Inspiring the next generation of “Baggage Free” and “Out of the Box Leaders”

Inspiring the next generation of “Baggage Free” and “Out of the Box Leaders”

PeacePlayers inspiring the next generation of “Baggage Free” and “Out of the Box Leaders”

PeacePlayers in Northern Ireland is very much in the business of creating the next generation of leaders within the communities that suffer most from the legacy of sectarian and political conflict. At PeacePlayers we call these young leaders Champions for Peace. Simply put, a PeacePlayers Champion for Peace is a young leader who, free of the baggage that so many of this and past generations carry with them, is ideally positioned to actively contribute to creating a more stable and peaceful society. Below PPI-NI Managing Director Gareth Harper shares a story that helps to place in context the challenge that remains but also the opportunity that exists to realise the potential of our young Champions for Peace.

The Adam and Dave Story

Adam said to his father Dave, “Dad, what’s a Republican?” Dave, a Protestant Ulster Rugby fan who has been supporting his son’s choice to play Gaelic football at his local integrated primary school, does his best to answer the 9-year-old’s question. Dave tells Adam that there are two main traditions in Northern Ireland. He explains that there are Unionists/Loyalists who see themselves as British and who are mostly Protestant, loyal to the British Queen and focused on supporting the place of Northern Ireland within the United Kingdom. He then explains that Republicans, who are mostly Catholic, believe that the whole island of Ireland should be one republic and that Republicans don’t recognise the existence of Northern Ireland but rather are supportive of a united Ireland. Dave pausing for a breath as he sees that his son looks a bit confused asks, “Where did you hear about Republicans?” To which Adam responds, “On the Simpsons…”

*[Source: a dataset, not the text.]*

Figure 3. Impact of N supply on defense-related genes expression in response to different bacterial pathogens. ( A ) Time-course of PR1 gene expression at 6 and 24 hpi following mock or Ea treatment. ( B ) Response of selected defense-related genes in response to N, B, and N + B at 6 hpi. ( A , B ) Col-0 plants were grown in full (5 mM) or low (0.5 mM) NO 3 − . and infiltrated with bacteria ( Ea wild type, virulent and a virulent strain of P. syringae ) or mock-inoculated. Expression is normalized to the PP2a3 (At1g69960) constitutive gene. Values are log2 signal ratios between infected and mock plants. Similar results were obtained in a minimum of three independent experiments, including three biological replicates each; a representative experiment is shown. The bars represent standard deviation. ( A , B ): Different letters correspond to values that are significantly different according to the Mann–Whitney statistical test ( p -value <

participants doing a not in my team activity that focuses on stereotypes and prejudice awareness.

participants doing a not in my team activity that focuses on stereotypes and prejudice awareness.

Our young Champions for Peace can hear and see things differently – they don’t apply the same almost reflex filters to certain words, names or indeed sports – they don’t see things through a lens that has been tainted by negative lived experience. Rather they can see things as they are now, they can see people as people. Be it the seven year old, who after a Twinning session, at home asks his parents “why do I go to a different school from my new friend that I met at PeacePlayers today?” or the 16 year old PeacePlayers Coach in Training that is facilitating a ‘Not on My Team’ stereotypes and prejudice discussion with children from Catholic and Protestant primary schools in her own community – both are Champions for Peace, both are challenging the status quo and contributing to a better more shared and integrated future.

For its part PPI-NI will continue to provide more ‘Out of the Box’ spaces where the youngest and those who are the most vulnerable in our society feel safe and empowered to continue to play a positive role as they engage with their peers from other sections of the community. PPI-NI and its ever expanding team of young Champions for Peace will work to strengthen the peace that has been built over time and ensure that the negative elements of our society are prevented from off-loading their baggage onto younger generations.